Le sénateur conservateur Norman Doyle affirme pour sa part que la capacité des sénateurs d’obtenir de l’information auprès du gouvernement est désormais « gravement entravée ».

« Nous pourrions être beaucoup plus occupés si le gouvernement avait déjà ses représentants au Sénat… Il n’y a aucun projet de loi pour l’instant, mais espérons qu’il y en aura bientôt. »

Le whip conservateur Don Plett dit qu’il n’est pas surpris qu’il n’y ait aucun projet de loi de l’actuel gouvernement à l’agenda du Sénat, et encore moins surpris qu’il n’y ait que deux projets de loi à l’agenda de la Chambre des communes.

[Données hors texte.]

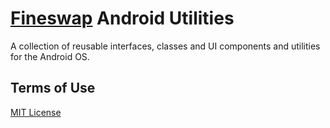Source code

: [Fineswap][Fineswap] Android Utilities
==========================

A collection of reusable interfaces, classes and UI components and utilities for the Android OS.


Terms of Use
------------

[MIT License][mitlicense]

[Fineswap]:           http://fineswap.com/                                      "Fineswap"
[mitlicense]:         http://en.wikipedia.org/wiki/MIT_License                  "MIT License"
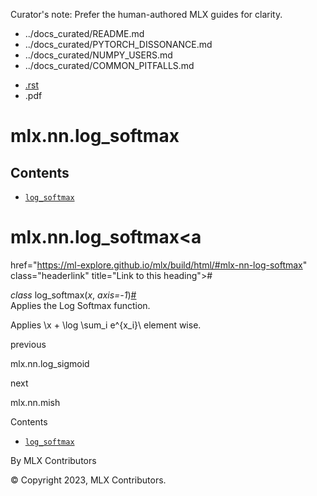 Curator's note: Prefer the human-authored MLX guides for clarity.
- ../docs_curated/README.md
- ../docs_curated/PYTORCH_DISSONANCE.md
- ../docs_curated/NUMPY_USERS.md
- ../docs_curated/COMMON_PITFALLS.md


<div id="main-content" class="bd-main" role="main">

<div class="sbt-scroll-pixel-helper">

</div>

<div class="bd-content">

<div class="bd-article-container">

<div class="bd-header-article d-print-none">

<div class="header-article-items header-article__inner">

<div class="header-article-items__start">

<div class="header-article-item">

<span class="fa-solid fa-bars"></span>

</div>

</div>

<div class="header-article-items__end">

<div class="header-article-item">

<div class="article-header-buttons">

<a href="https://github.com/ml-explore/mlx"
class="btn btn-sm btn-source-repository-button"
data-bs-placement="bottom" data-bs-toggle="tooltip" target="_blank"
title="Source repository"><span class="btn__icon-container"> <em></em>
</span></a>

<div class="dropdown dropdown-download-buttons">

- <a
  href="https://ml-explore.github.io/mlx/build/html/_sources/python/nn/_autosummary_functions/mlx.nn.log_softmax.rst"
  class="btn btn-sm btn-download-source-button dropdown-item"
  data-bs-placement="left" data-bs-toggle="tooltip" target="_blank"
  title="Download source file"><span class="btn__icon-container">
  <em></em> </span> <span class="btn__text-container">.rst</span></a>
- <span class="btn__icon-container"> </span>
  <span class="btn__text-container">.pdf</span>

</div>

<span class="btn__icon-container"> </span>

<span class="fa-solid fa-list"></span>

</div>

</div>

</div>

</div>

</div>

<div id="jb-print-docs-body" class="onlyprint">

# mlx.nn.log_softmax

<div id="print-main-content">

<div id="jb-print-toc">

<div>

## Contents

</div>

- <a
  href="https://ml-explore.github.io/mlx/build/html/#mlx.nn.log_softmax"
  class="reference internal nav-link"><span class="pre"><code
  class="docutils literal notranslate">log_softmax</code></span></a>

</div>

</div>

</div>

<div id="searchbox">

</div>

<div id="mlx-nn-log-softmax" class="section">

# mlx.nn.log_softmax<a
href="https://ml-explore.github.io/mlx/build/html/#mlx-nn-log-softmax"
class="headerlink" title="Link to this heading">#</a>

*<span class="pre">class</span><span class="w"> </span>*<span class="sig-name descname"><span class="pre">log_softmax</span></span><span class="sig-paren">(</span>*<span class="n"><span class="pre">x</span></span>*, *<span class="n"><span class="pre">axis</span></span><span class="o"><span class="pre">=</span></span><span class="default_value"><span class="pre">-1</span></span>*<span class="sig-paren">)</span><a
href="https://ml-explore.github.io/mlx/build/html/#mlx.nn.log_softmax"
class="headerlink" title="Link to this definition">#</a>  
Applies the Log Softmax function.

Applies <span class="math notranslate nohighlight">\\x + \log \sum_i
e^{x_i}\\</span> element wise.

</div>

<div class="prev-next-area">

<a
href="https://ml-explore.github.io/mlx/build/html/python/nn/_autosummary_functions/mlx.nn.log_sigmoid.html"
class="left-prev" title="previous page"><em></em></a>

<div class="prev-next-info">

previous

mlx.nn.log_sigmoid

</div>

<a
href="https://ml-explore.github.io/mlx/build/html/python/nn/_autosummary_functions/mlx.nn.mish.html"
class="right-next" title="next page"></a>

<div class="prev-next-info">

next

mlx.nn.mish

</div>

</div>

</div>

<div class="bd-sidebar-secondary bd-toc">

<div class="sidebar-secondary-items sidebar-secondary__inner">

<div class="sidebar-secondary-item">

<div class="page-toc tocsection onthispage">

Contents

</div>

- <a
  href="https://ml-explore.github.io/mlx/build/html/#mlx.nn.log_softmax"
  class="reference internal nav-link"><span class="pre"><code
  class="docutils literal notranslate">log_softmax</code></span></a>

</div>

</div>

</div>

</div>

<div class="bd-footer-content__inner container">

<div class="footer-item">

By MLX Contributors

</div>

<div class="footer-item">

© Copyright 2023, MLX Contributors.  

</div>

<div class="footer-item">

</div>

<div class="footer-item">

</div>

</div>

</div>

« Il n’y a qu’à voir qui ils ont élu comme premier ministre. Soyons honnêtes : il a passé le plus clair de sa vie sur une planche à neige. »

« Il n’y a qu’à voir qui ils ont élu comme premier ministre. Soyons honnêtes : il a passé le plus clair de sa vie sur une planche à neige et il passe son temps à arpenter le pays d’un bout à l’autre pour prendre des “selfies” au lieu de se préoccuper des vraies choses ici. Je ne peux pas être plus direct que ça et, dans les circonstances, je ne suis pas du tout surpris. J’espère qu’ils vont mettre de l’ordre dans leur agenda législatif bientôt. »

Même son de cloche du côté de Cowan, qui affirme qu’il ne sait pas ce qui se passe.

« Plusieurs personnes aimeraient savoir comment tout ça va fonctionner, exactement. J’aimerais le savoir aussi, mais pour le moment, je ne sais pas. »

« Tout deviendra très clair. En attendant, il y a de l’ouvrage pour tous ceux qui souhaitent l’entreprendre. »

Sans directives du bureau du premier ministre, les sénateurs sont toutefois revenus à leur propre agenda sans perdre de temps.

Lors de la période de questions de jeudi dernier, les sénateurs ont questionné les présidents des divers comités sur d’éventuels sujets de recherche.

D’ailleurs, le Comité sénatorial des banques et du commerce doit entreprendre cette semaine une étude sur la chute du dollar.

Plusieurs projets de loi privés ont également été débattus. Le projet de loi du sénateur Cowan afin d’interdire la discrimination génétique a été soumis pour étude au Comité des droits de l’homme.

« Je crois qu’il y a là pour nous une opportunité unique — si nous continuons à bien travailler, avec plus de constance et de fréquence — de prouver la valeur d’un bon Sénat », de conclure M. Cowan.